When it comes to monitoring known interactions between our platform and services, Prometheus gives a fantastic insight into how the Kubernetes infrastructure is performing. We also use the Prometheus Push Gateway to leverage a more event-driven approach for monitoring the health of certain hard-to-observe areas — for example, the success rate of our platform’s communications with a payment gateway.

We use Prometheus as an alert system when errors start to spike and it’s a key part of our production support offering.

Cloudflare

Sometimes an issue originates outside our infrastructure. Cloudflare gives us the ability to understand this traffic, allowing us to see trends around automated traffic vs real users, spikes in activity at different times of day, potential attacks and more.

There are many other tools we use for observability, but the above three are our ‘daily drivers’.

Building for observability

While the available tools are useful, they don’t necessarily provide their full benefits ‘out-of-the-box’.

Often, we need to change the way we think about the software we’re building in order to allow it to be easily observed.

This can take many forms: from the way the software is architected and the technology that’s used, to the way in which a particular feature or capability might need to be observed.

When thinking about how to build for good observability, it can help to ask the following questions:

  • What information will we need in order to know whether the thing we’re building is working correctly?

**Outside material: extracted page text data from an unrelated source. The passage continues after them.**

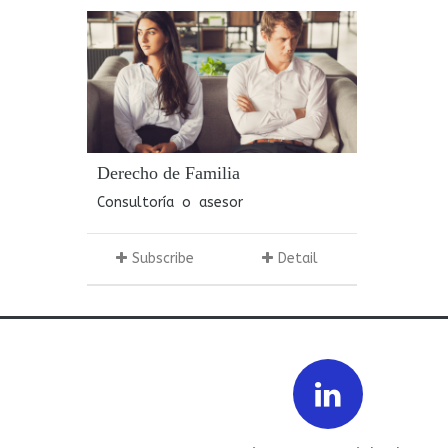
Derecho de Familia
Consultoría o asesor
Subscribe
Detail
Prev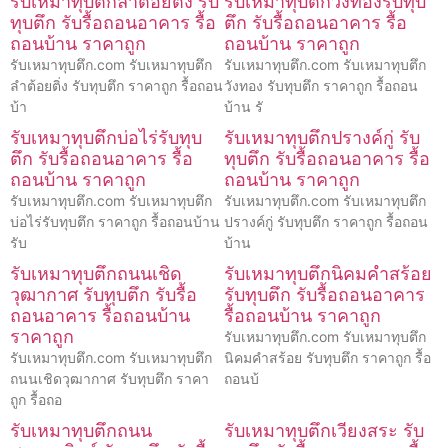
รับเหมาทุบตึกลำต้อยติ่ง รับ
รับเหมาทุบตึกวังทองรับทุบ
ทุบตึก รับรื้อถอนอาคาร รื้อ
ตึก รับรื้อถอนอาคาร รื้อ
ถอนบ้าน ราคาถูก
ถอนบ้าน ราคาถูก
รับเหมาทุบตึก.com รับเหมาทุบตึก
รับเหมาทุบตึก.com รับเหมาทุบตึก
ลำต้อยติ่ง รับทุบตึก ราคาถูก รื้อถอน
วังทอง รับทุบตึก ราคาถูก รื้อถอน
บ้า
บ้าน รั
รับเหมาทุบตึกบ่อไร่รับทุบ
รับเหมาทุบตึกปรางค์กู่ รับ
ตึก รับรื้อถอนอาคาร รื้อ
ทุบตึก รับรื้อถอนอาคาร รื้อ
ถอนบ้าน ราคาถูก
ถอนบ้าน ราคาถูก
รับเหมาทุบตึก.com รับเหมาทุบตึก
รับเหมาทุบตึก.com รับเหมาทุบตึก
บ่อไร่รับทุบตึก ราคาถูก รื้อถอนบ้าน
ปรางค์กู่ รับทุบตึก ราคาถูก รื้อถอน
รับ
บ้าน
รับเหมาทุบตึกถนนเชิด
รับเหมาทุบตึกนิคมคำสร้อย
วุฒากาศ รับทุบตึก รับรื้อ
รับทุบตึก รับรื้อถอนอาคาร
ถอนอาคาร รื้อถอนบ้าน
รื้อถอนบ้าน ราคาถูก
ราคาถูก
รับเหมาทุบตึก.com รับเหมาทุบตึก
รับเหมาทุบตึก.com รับเหมาทุบตึก
นิคมคำสร้อย รับทุบตึก ราคาถูก รื้อ
ถนนเชิดวุฒากาศ รับทุบตึก ราคา
ถอนบ้
ถูก รื้อถอ
รับเหมาทุบตึกถนน
รับเหมาทุบตึกเวียงสระ รับ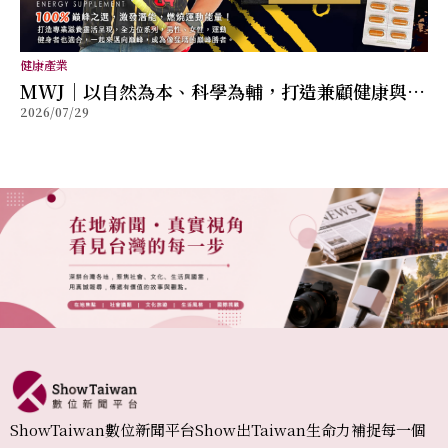
健康產業
MWJ｜以自然為本、科學為輔，打造兼顧健康與幸
2026/07/29
福的全方位保健品牌
ShowTaiwan數位新聞平台Show出Taiwan生命力補捉每一個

Is there a way we can assert good performance—for example, a success-vs-failure ratio? Is there a way to understand whether the behaviour of something changes once it’s out in the wild?
  • How can the information we provide help, and what might be noise? It can help to add logging, but too much can add noise. Will exceptions be easy to understand? What happens if there are asynchronous processes? Can we still be clear on what is going on, or will we lose visibility?
  • When should we notify? It’s tempting to notify when something goes wrong, but it’s equally useful to notify when it’s successful. This allows the ratio of successes to be understood, which in turn allows those thresholds to scale with the platform. This is great when considering things like Service Level Objectives.

Regardless of whether it’s a backend service, a user interface, a command-line tool or an automated pipeline, defining its behaviour—and how to observe it—is always important.

A key aspect of building for observability, we’ve learned from experience, is to decouple the code required to do the observing as much as possible from the rest of the application. The last thing we want is for the code responsible for observability to fail to run because of an issue in the application.

Final observations

We’ve looked at what observability is within software, why it matters and the impact it can have, as well as some of the tools we use here at MPB. We’ve also covered some areas to think about when building for good observability.

While we’ve focused heavily on software and bugs, it doesn’t have to just be about understanding issues. Observability can provide the basis for discovering areas of focus, opportunities to improve performance and far more.

Whether it’s new software or a change to an existing codebase, improving observability is always possible. At MPB it’s something we’re wholeheartedly embracing.